Yeah, you won't have any luck getting a brand new one, but there's still a lot of people selling their old ones, that's how I got mine (after my other one's screen broke). Look up some website for used stuff, and find someone you can reach in person. I only buy used if I can test the stuff, never got any coaster.

And Tor is not the solution to all evil either. Not saying 'tor is dead', but it has its security problems too (exit nodes can still see / manipulate traffic ) then there are ways to deanonmize or profile you anyway. Tor is a big help, but requires you to know exactly what to do and what don't.

You know it every bit as well as i do: there's no secure phone. No matter what software, firmware or hardware you use. Every bit that we share is being watched over.
The only way to keep our data safe is not to expose it.

We're all being watched, but nobody really cares about us (with a few exceptions). Think about how many text, images, comments, phonecalls, lolcats and cheezburger are shared every day, every hour, every second from almost every corner of Earth. That's just too much work even for the most advanced supercomputer network to elaborate and store. There's a lot of people fighting to keep privacy as a value, and a whole 99% that doesn't care about it, but as long as those majority keep sharing duckface selfies in their bathroom, or funny captioned cats, they are contributing polluting the internet with useless information that intoxicate those surveillance systems. That's the way the universe balanace itself. For once,

[gautxori]

I hate typing on a touch device... that's why I either attach a usb keyboard, or write from pc and ssh my files to the phone. Once it's scripted (I mainly use python) I create a shortcut of the script on the homescreen or I just open sl4a and run from there.
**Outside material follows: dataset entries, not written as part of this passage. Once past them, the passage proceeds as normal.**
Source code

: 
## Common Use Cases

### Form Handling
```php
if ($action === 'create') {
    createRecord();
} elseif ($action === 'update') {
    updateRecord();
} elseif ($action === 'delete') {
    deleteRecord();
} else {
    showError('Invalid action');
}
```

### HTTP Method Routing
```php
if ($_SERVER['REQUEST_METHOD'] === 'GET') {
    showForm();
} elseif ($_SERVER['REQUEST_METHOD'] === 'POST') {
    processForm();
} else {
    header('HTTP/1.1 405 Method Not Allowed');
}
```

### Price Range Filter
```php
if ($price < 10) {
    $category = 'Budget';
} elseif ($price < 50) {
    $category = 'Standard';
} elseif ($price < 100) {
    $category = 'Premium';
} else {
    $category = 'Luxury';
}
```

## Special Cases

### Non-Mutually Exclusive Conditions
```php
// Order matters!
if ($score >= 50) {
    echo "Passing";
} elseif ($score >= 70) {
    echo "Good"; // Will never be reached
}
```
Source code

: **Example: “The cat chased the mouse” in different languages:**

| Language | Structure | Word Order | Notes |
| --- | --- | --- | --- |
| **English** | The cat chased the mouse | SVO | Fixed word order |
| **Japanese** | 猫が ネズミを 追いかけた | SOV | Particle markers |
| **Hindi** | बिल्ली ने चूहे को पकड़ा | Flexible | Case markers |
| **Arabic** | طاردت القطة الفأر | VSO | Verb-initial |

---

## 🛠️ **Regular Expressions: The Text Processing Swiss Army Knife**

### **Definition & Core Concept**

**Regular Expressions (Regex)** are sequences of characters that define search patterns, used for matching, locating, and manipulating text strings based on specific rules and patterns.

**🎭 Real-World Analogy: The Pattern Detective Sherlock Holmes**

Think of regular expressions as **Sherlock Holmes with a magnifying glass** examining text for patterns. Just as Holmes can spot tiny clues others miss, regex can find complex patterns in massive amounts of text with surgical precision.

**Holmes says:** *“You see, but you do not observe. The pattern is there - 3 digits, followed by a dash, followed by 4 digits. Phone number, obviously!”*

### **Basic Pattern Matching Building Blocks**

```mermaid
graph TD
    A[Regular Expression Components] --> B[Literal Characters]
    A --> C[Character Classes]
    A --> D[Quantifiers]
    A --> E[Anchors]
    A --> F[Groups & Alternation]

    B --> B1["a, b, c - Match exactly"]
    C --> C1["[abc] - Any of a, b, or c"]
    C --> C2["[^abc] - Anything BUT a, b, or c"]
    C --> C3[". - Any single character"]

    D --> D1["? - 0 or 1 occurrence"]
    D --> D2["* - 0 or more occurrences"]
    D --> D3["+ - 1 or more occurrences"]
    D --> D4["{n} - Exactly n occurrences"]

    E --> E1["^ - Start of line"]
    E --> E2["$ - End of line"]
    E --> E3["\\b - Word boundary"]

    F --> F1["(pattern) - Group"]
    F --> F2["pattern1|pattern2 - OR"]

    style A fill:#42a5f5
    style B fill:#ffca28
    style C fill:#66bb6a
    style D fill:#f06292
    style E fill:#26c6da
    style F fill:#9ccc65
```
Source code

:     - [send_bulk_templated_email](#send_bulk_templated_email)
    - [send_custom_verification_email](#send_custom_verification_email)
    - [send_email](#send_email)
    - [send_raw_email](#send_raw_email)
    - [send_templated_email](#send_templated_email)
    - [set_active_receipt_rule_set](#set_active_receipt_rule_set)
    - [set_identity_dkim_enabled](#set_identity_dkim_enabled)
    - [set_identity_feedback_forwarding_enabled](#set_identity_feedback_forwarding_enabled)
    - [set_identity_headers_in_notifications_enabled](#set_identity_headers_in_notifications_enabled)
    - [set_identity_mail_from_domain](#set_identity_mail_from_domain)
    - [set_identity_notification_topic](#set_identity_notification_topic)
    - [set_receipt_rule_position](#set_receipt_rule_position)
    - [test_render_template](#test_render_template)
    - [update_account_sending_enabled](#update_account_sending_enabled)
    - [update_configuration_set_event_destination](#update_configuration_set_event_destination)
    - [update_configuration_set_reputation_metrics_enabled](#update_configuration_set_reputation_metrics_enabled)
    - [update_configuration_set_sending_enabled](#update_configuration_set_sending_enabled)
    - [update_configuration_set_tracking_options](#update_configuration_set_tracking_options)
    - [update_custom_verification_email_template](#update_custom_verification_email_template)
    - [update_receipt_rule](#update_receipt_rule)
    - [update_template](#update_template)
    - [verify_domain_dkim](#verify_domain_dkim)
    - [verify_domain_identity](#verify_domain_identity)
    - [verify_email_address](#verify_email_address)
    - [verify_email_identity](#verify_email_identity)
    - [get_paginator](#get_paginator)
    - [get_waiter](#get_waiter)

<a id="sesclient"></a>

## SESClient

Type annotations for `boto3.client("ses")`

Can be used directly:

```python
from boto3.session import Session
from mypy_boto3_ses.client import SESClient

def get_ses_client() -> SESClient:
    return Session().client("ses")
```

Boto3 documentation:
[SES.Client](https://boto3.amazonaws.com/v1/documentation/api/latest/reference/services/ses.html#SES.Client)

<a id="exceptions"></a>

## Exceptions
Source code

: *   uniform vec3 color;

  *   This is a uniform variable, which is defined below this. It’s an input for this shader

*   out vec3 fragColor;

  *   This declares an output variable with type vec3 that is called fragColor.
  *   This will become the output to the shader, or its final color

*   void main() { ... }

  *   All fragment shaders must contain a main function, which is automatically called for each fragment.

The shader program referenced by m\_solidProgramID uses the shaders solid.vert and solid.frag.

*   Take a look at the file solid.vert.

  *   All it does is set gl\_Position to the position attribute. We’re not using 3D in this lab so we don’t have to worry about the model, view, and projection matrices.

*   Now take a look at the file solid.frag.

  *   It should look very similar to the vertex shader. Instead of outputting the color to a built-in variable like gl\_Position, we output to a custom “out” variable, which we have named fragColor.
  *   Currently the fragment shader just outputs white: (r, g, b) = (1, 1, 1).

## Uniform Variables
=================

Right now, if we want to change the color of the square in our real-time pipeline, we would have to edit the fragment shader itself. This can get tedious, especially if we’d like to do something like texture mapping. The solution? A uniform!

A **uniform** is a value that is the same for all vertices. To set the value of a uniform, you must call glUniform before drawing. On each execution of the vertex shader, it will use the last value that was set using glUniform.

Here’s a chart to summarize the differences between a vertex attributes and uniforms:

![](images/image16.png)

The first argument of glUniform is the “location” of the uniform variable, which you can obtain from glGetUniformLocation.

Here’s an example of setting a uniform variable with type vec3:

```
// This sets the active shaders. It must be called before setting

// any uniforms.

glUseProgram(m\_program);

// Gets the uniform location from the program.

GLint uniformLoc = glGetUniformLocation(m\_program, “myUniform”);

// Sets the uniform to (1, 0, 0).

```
No typing on phone required.

have you tried MyPhoneExplorer's Text Input or Phone Keyboard?

(For the sake of keeping to the subject, i'll leave out comments on my beloved nokia mobiles)

Tor is not the solution to all evil either. Not saying 'tor is dead', but it has its security problems too (exit nodes can still see / manipulate traffic ) then there are ways to deanonmize or profile you anyway

"Exit Nodes". That was what i was talking about: the doors, not the tunnel.
To be honest, i downloaded some Tor apks some time ago, installed and removed them short afterwards: a waste of time and memory.

Ok. These general statements provided quite useful. Thanks,

[articfusion]

have you tried MyPhoneExplorer's Text Input or Phone Keyboard?

Nope, I'll look into them. I would really use any keyboard that supports big keys and T9, as for me it's still faster than any full keyb (except for a computer one). Even with a Nokia e71 (that has full hardware keyboard) I'm slower than my well trained N95 t9.

(For the sake of keeping to the subject, i'll leave out comments on my beloved nokia mobiles)

There's only the two of us here in this thread, and it's 'general talk'. So I don't think anyone would mind our little off-topic

To be honest, i downloaded some Tor apks some time ago, installed and removed them short afterwards: a waste of time and memory.

Tor on device is cool, but for resource saving on phone, if I ever needed Tor, I'd make it run from my home box, connected to the neighbor's wifi (ok, I didn't really say that...) and properly tunneled on my droid. Less resources, more privacy. I'm not so paranoid about that, but that's how I'd do it if I ever needed.